How to merge 500 million table with another 500 million table

I have to merge two 500M+ row tables.
What is the best method to merge them?
I just need to display the records from these two SQL-Server tables if somebody searches on my webpage.
These are fixed tables, no one will ever change data in these tables once they are live.
create a view myview as select * from table1 union select * from table2
Is there any harm using the above method?
If I start merging 500M rows it will run for days and if machine reboots it will make the database go into recovery mode, and then I have to start from the beginning again.
Why Am I merging these table?
I have a website which provides a search on the person table.
This table have columns like Name, Address, Age etc
We got 500 million similar .txt files which we loaded into some other
table.
Now we want the website search page to query both tables to see if
a person exists in the table.
We get similar .txt files of 100 million or 20 million, which we load
to this huge table.
How we are currently doing it?
We import the .txt files into separate tables ( some columns are different
in .txt)
Then we arrange the columns and do the data type conversions
Then insert this staging table into the liveCopy huge table ( in
test environment)
We have SQL server 2008 R2
Can we use table partitioning for performance benefits?
Is it ok to create monthly small tables and create a view on top of
them?
How can indexing be done in this case?
We only load new data once in a month and do the select
Does replication help?
Biggest issue I am facing is managing huge tables.
I hope I explained the situation .
Thanks & Regards
1) Usually developers, to achieve more performance, are splitting large tables into smaller ones and call this as partitioning (horizontal to be more precise, because there is also vertical one).
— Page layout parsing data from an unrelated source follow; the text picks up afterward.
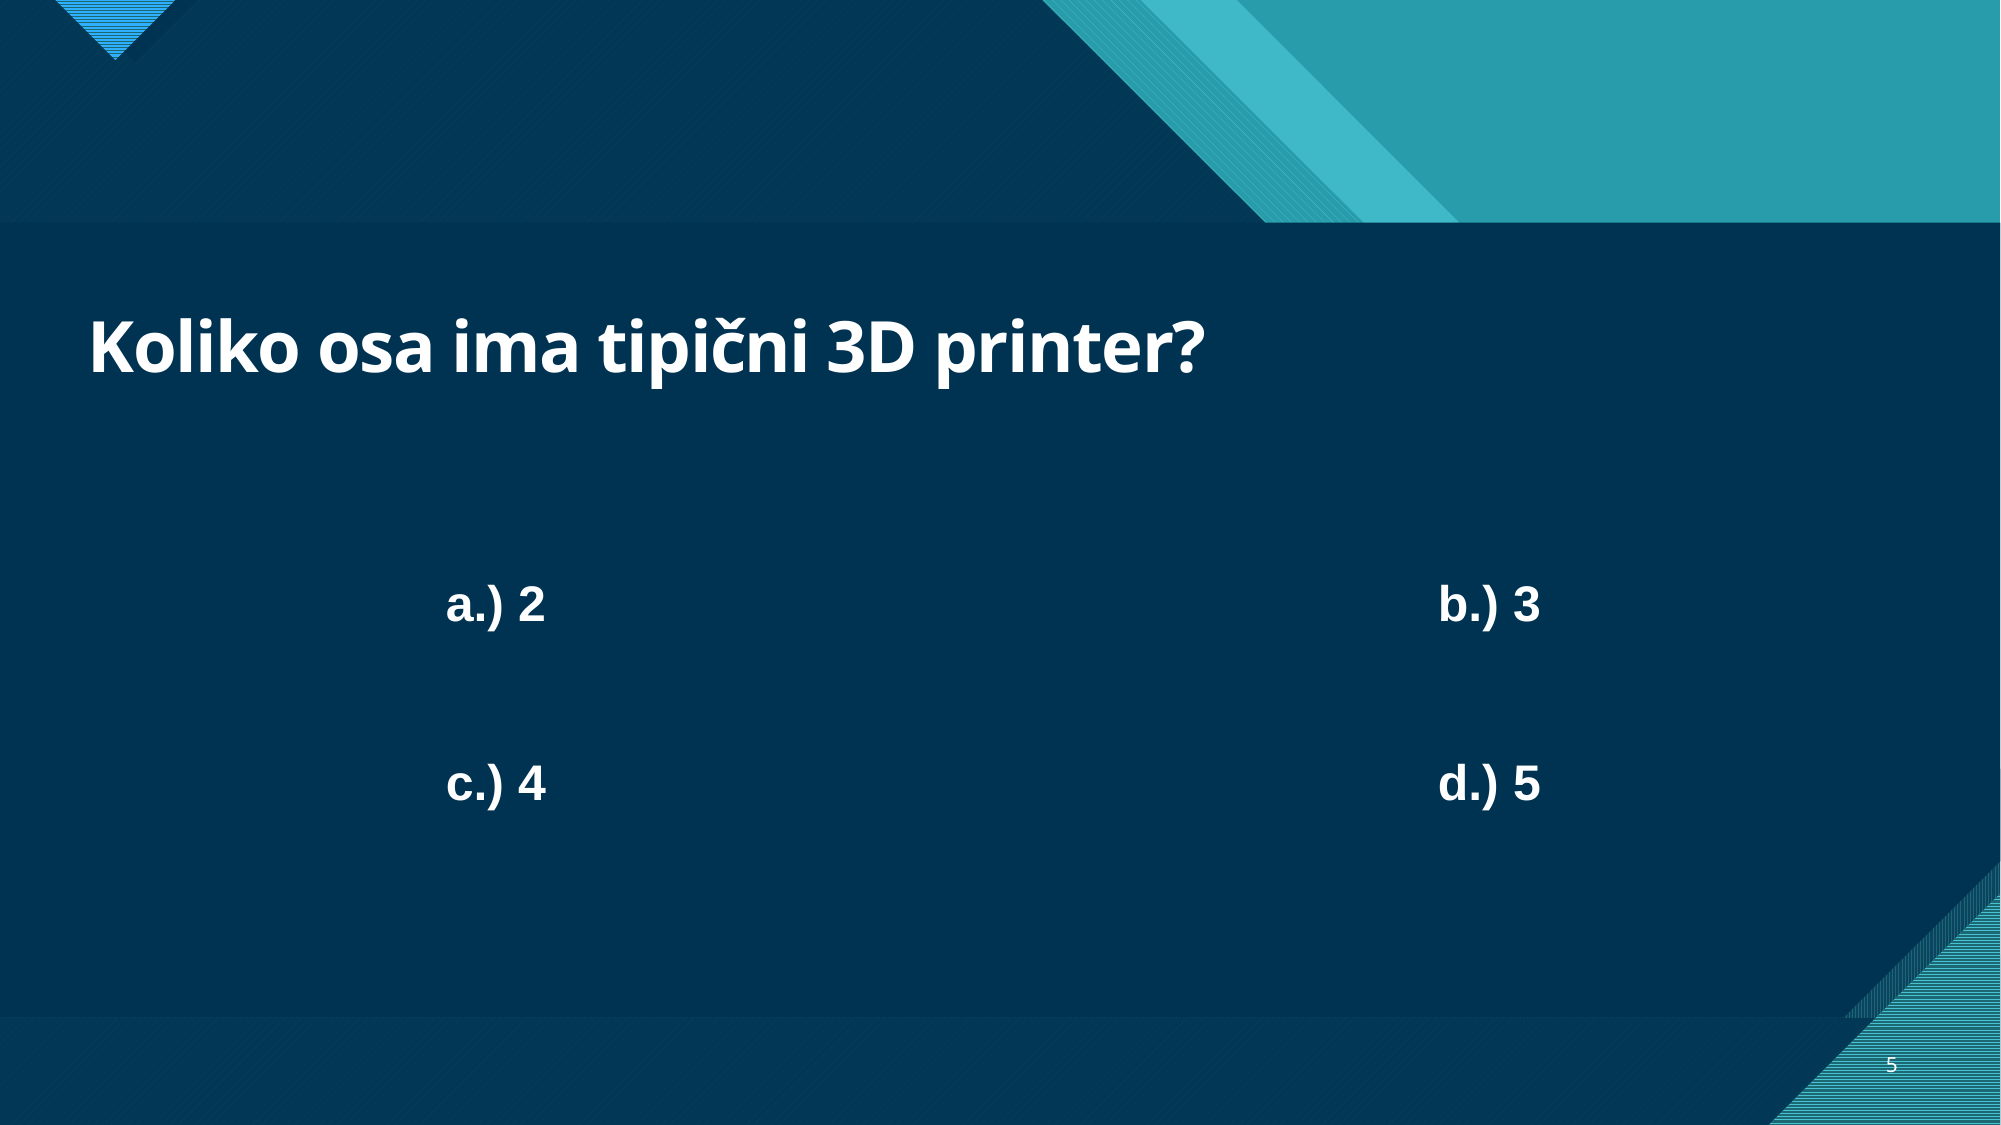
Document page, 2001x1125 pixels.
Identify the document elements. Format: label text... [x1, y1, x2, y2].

list a.) 2 [72, 570, 919, 734]
text_box d.) 5 [1066, 749, 1913, 914]
text_box c.) 4 [72, 749, 919, 914]
title Koliko osa ima tipični 3D printer? [72, 304, 1913, 397]
slide_number 5 [1845, 1035, 1913, 1096]
list b.) 3 [1066, 570, 1913, 734]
Your view is a sample of such partitions joined. Of course, it is mostly used to split a large amount of data into range of values (for example, table1 contains records with column [col1] < 0, while table2 with [col1] >= 0). But even for unsorted data it is ok too, because you get more room for speed improvements. For example - parallel reads if put tables to different storages. So this is a good choice.
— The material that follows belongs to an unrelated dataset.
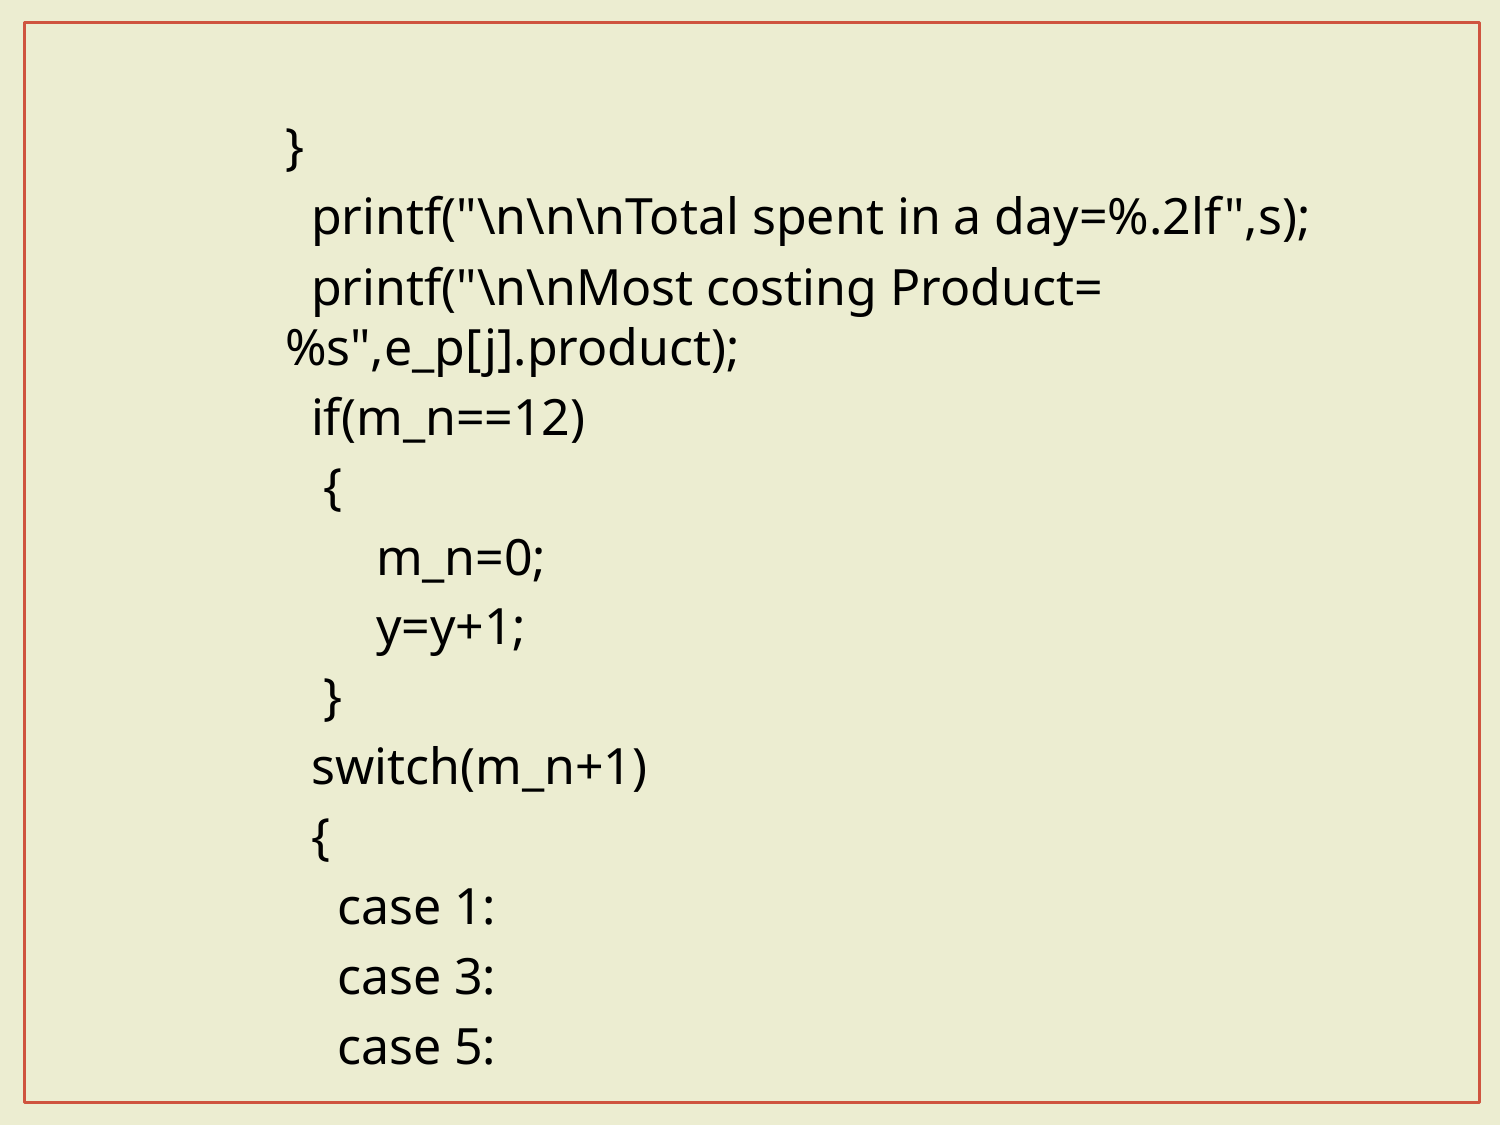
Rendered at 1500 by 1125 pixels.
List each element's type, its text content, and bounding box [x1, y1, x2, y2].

list } printf("\n\n\nTotal spent in a day=%.2lf",s); printf("\n\nMost costing Product=%s",e_p[j].product); if(m_n==12) { m_n=0; y=y+1; } switch(m_n+1) { case 1: case 3: case 5: [37, 37, 1475, 1088]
2) Another way is to use MERGE statement supported in SQL Server 2008 and higher - http://msdn.microsoft.com/en-us/library/bb510625(v=sql.100).aspx.
3) Of course you can copy using INSERT+DELETE, but in this case or in case of MERGE command used do this in a small batches. Smth like:
SET ROWCOUNT 10000
DECLARE #Count [int] = 1
WHILE #Count > 0 BEGIN
... INSERT+DELETE/MERGE transcation...
SET #Count = ##ROWCOUNT
END
If your purpose is truly just to move the data from the two tables into one table, you will want to do it in batches - 100K records at a time, or something like that. I'd guess you crashed before because your T-Log got full, although that's just speculation. Make sure to throw in a checkpoint after each batch if you are in Full recovery mode.
That said, I agree with all the comments that you should provide why you are doing this - it may not be necessary at all.
You may want to have a look at an Indexed View.
In this way, you can set up indexes on your view and get the best performance out of it. The expensive part of using Indexed Views is in the CRUD operations - but for read performance it would be your best solution.
http://www.brentozar.com/archive/2013/11/what-you-can-and-cant-do-with-indexed-views/
https://www.simple-talk.com/sql/learn-sql-server/sql-server-indexed-views-the-basics/
If the two tables are linked one to one, then you are wasting the cpu time a lot for each read. Especially that you mentioned that the tables don't change at all. You should have only one table in this case.
Try creating a new table including (at least) the two columns from the two tables.
You can do this by:
Select into newTable
from A left join B on A.x=B.y
or (if some people don't have the information of the text file)
Select into newTable
from A inner join B on A.x=B.y
And note that you have to have made index on the join fields at least (to speed up the process).
More details about the fields may help giving more precise answer as well.